The rest of our passage today tells us HOW we are bound together with those Old Testament saints, or more precisely, WHO binds us together. The writer urges us in Hebrews 12:2 to “fix our eyes on Jesus, the pioneer and perfecter of faith.” Here is the one who came up with faith and now brings it to perfection. Jesus is the way, the truth, and the life. Jesus is the resurrection and the life. It’s all in his name, given by the angel Gabriel. The name “Jesus” means, “Yahweh saves” (Matthew 1:21). The God of Israel, the covenant God Yahweh who met Moses at the burning bush, the great I AM: that God saves. And he saves us through a person, the God-man, Jesus.
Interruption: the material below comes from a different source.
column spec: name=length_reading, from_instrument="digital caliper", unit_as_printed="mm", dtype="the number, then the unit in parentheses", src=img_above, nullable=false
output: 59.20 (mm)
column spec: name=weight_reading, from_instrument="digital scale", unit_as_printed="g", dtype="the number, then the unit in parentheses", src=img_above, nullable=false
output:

The rest of the verse points us to the greatest role model of faith ever: “For the joy set before him [Jesus] endured the cross, scorning its shame, and sat down at the right hand of the throne of God.” Jesus knew the cross was going to be painful. But I believe, in the fullness of his humanity, the one thing he did not know was what it would feel like to be cut off from the God he loved. As Jesus poured out his life on the cross, scripture tells us he literally became sin on our behalf. He exchanged his life for our collective sin. And in that moment, he cried out, “My God, my God, why have you forsaken me?” In that moment, when a holy God could not look on sin in its ugliness, the sin of all of us who would believe—Old Testament and New Testament believers and us today—in that moment, Jesus still had faith. In the greatest moment of darkness recorded among the human race, Jesus still cried out to his God. Jesus is the greatest faith hero of all!
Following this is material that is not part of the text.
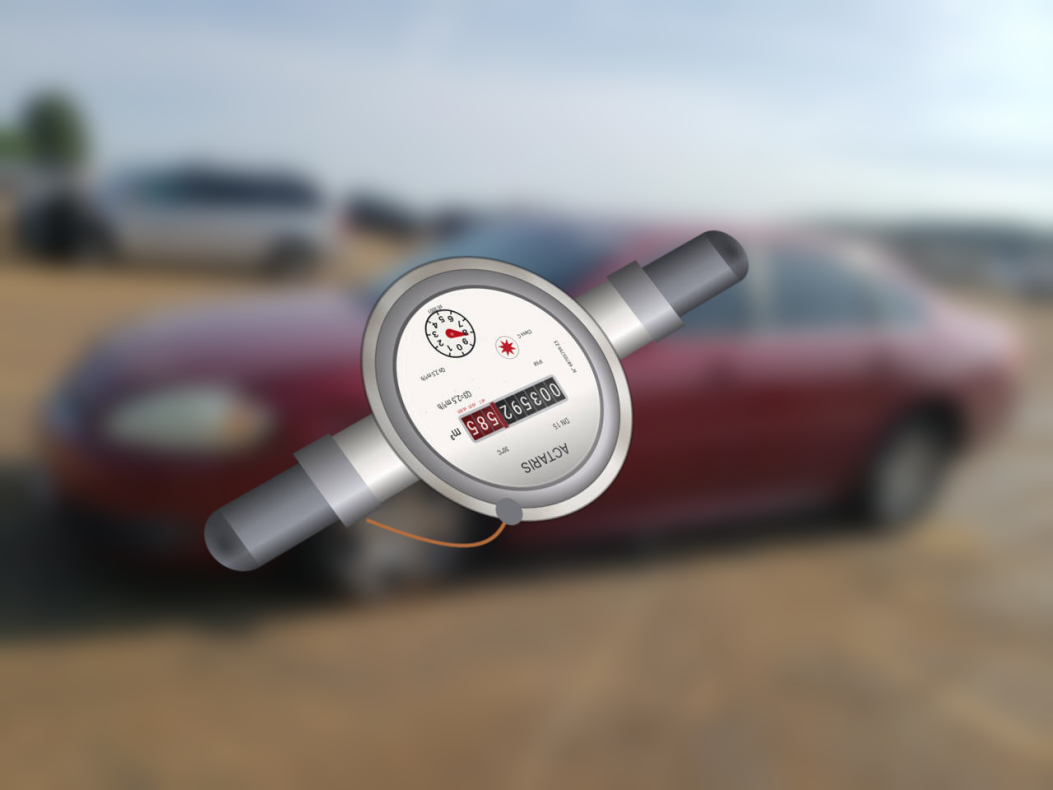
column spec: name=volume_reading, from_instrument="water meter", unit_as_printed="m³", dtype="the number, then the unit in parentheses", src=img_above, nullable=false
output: 3592.5858 (m³)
Scripture says, when your days are dark, look to the cross for comfort. Know that as Jesus endured such a painful and shameful demise, you can endure. Verse 3 says, “Consider him who endured such opposition from sinners, so that you will not grow weary and lose heart.” Jesus persevered. You can persevere. Jesus went through pain and suffering. You and I can go through pain and suffering.
And best of all, Jesus rose from the dead. And you and I can as well, as we keep our eyes fixed on him, the author and perfecter of our faith. We can pray like the Apostle Paul, then, to “know the power of his resurrection and participation in his sufferings, becoming like him in his death, and so, somehow, attaining to the resurrection from the dead” (Philippians 3:10-11).
Christine Caine says, “When a train goes through a tunnel and it gets dark, you don’t throw away the ticket and jump off. You sit and trust the engineer.”
No matter how dark your tunnel, trust God your engineer. God says, “I will bring you through it.” Yes, bad things happen to good people, even good Christian people. And yet, we are not alone. God places us in the family of faith, tracing our roots back to Abraham and forward to Christ. And as we keep our eyes on Jesus, we can endure anything, for his sake, knowing that our faith will be rewarded, if not in this life, then in the next. Let us pray.
Lord, you know life is sometimes painful, sometimes challenging. We don’t want to whine, because we realize we are so blessed to be Americans, so blessed to have freedom to worship you openly, without fear, at least at this point in history. Yet, we still have our moments of doubt, our times of despair. Help us, Lord, to lean on each other and to lean on these saints of old, knowing that we are not alone, knowing that Jesus is our way, knowing that you will help us finish the race well, so that one day we can stand before you and hear those words, “Well done, good and faithful servant. Now come and share your master’s happiness.” We pray this in the name of the author and perfecter of our faith, Jesus Christ our Lord, amen.